*note: this essay contains spoilers about the Pastor Tim character
I can’t fully recommend watching The Americans, the FX television drama about Russian spies living in deep cover in the D.C. suburbs during the 1980s. It’s too violent for most viewers. In fact, I gave up on it three times in the past. It was hard to see the lead, Elizabeth Jennings (Keri Russell), face and commit so much violence, then come home and be a suburban mom. Her husband, Philip Jennings (Matthew Rhys), is more sympathetic in some ways, often showing remorse, but the violence was always too jarring.
At a friend’s urging, I tried the series again this summer and ended up binging all six seasons, now available on Amazon Prime. I was hooked by the complexity of the relationships between characters and their ongoing conflicts between loyalty to country and to real people in their lives. One of the most interesting ways that conflict plays out is in the relationship between the Jennings’ teenage daughter Paige (Holly Taylor) and Pastor Tim (Kelly AuCoin).

········

> [DIRECTIVE 1]:
In the essay about The Americans, where are all six seasons of the series now available?

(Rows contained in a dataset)
········

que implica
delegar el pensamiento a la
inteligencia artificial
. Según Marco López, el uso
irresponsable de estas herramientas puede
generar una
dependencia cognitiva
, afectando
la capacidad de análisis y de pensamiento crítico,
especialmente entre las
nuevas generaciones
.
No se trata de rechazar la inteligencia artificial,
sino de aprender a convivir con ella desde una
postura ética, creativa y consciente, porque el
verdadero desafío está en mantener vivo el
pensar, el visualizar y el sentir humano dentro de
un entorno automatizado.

········

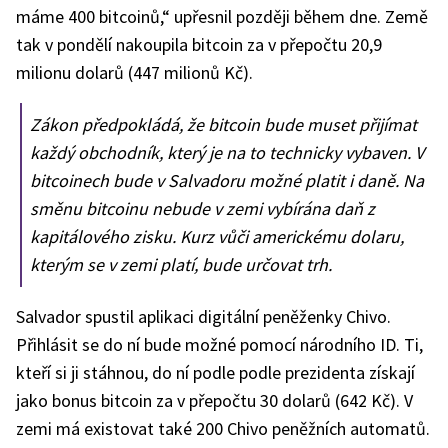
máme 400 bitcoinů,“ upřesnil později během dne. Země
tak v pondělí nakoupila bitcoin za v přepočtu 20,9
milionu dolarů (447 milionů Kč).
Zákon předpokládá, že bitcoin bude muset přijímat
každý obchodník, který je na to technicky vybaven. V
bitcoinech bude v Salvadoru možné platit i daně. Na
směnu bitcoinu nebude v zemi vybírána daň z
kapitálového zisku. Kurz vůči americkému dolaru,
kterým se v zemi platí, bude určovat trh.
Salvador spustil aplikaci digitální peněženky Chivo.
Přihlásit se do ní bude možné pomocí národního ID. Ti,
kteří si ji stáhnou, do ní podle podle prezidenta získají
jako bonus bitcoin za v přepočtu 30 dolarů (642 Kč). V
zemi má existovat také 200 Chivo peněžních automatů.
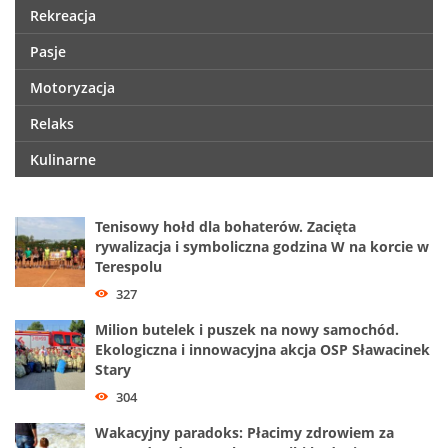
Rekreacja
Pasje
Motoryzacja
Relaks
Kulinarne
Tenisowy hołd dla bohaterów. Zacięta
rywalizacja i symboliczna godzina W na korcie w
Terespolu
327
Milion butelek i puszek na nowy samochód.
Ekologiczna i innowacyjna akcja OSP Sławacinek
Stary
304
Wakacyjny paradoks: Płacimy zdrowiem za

········

> [DIRECTIVE 2]:
In the rows, arrange the lines between the one holding "během dne. Země" and the one holding "Wakacyjny paradoks: Płacimy zdrowiem za", inclusive, as a numbered list. Skip blank lines and leave out the pictures.

> [WRITTEN RESPONSE 1]:
On Amazon Prime.

> [WRITTEN RESPONSE 2]:
1. máme 400 bitcoinů,“ upřesnil později během dne. Země
2. tak v pondělí nakoupila bitcoin za v přepočtu 20,9
3. milionu dolarů (447 milionů Kč).
4. Zákon předpokládá, že bitcoin bude muset přijímat
5. každý obchodník, který je na to technicky vybaven. V
6. bitcoinech bude v Salvadoru možné platit i daně. Na
7. směnu bitcoinu nebude v zemi vybírána daň z
8. kapitálového zisku. Kurz vůči americkému dolaru,
9. kterým se v zemi platí, bude určovat trh.
10. Salvador spustil aplikaci digitální peněženky Chivo.
11. Přihlásit se do ní bude možné pomocí národního ID. Ti,
12. kteří si ji stáhnou, do ní podle podle prezidenta získají
13. jako bonus bitcoin za v přepočtu 30 dolarů (642 Kč). V
14. zemi má existovat také 200 Chivo peněžních automatů.
15. Rekreacja
16. Pasje
17. Motoryzacja
18. Relaks
19. Kulinarne
20. Tenisowy hołd dla bohaterów. Zacięta
21. rywalizacja i symboliczna godzina W na korcie w
22. Terespolu
23. 327
24. Milion butelek i puszek na nowy samochód.
25. Ekologiczna i innowacyjna akcja OSP Sławacinek
26. Stary
27. 304
28. Wakacyjny paradoks: Płacimy zdrowiem za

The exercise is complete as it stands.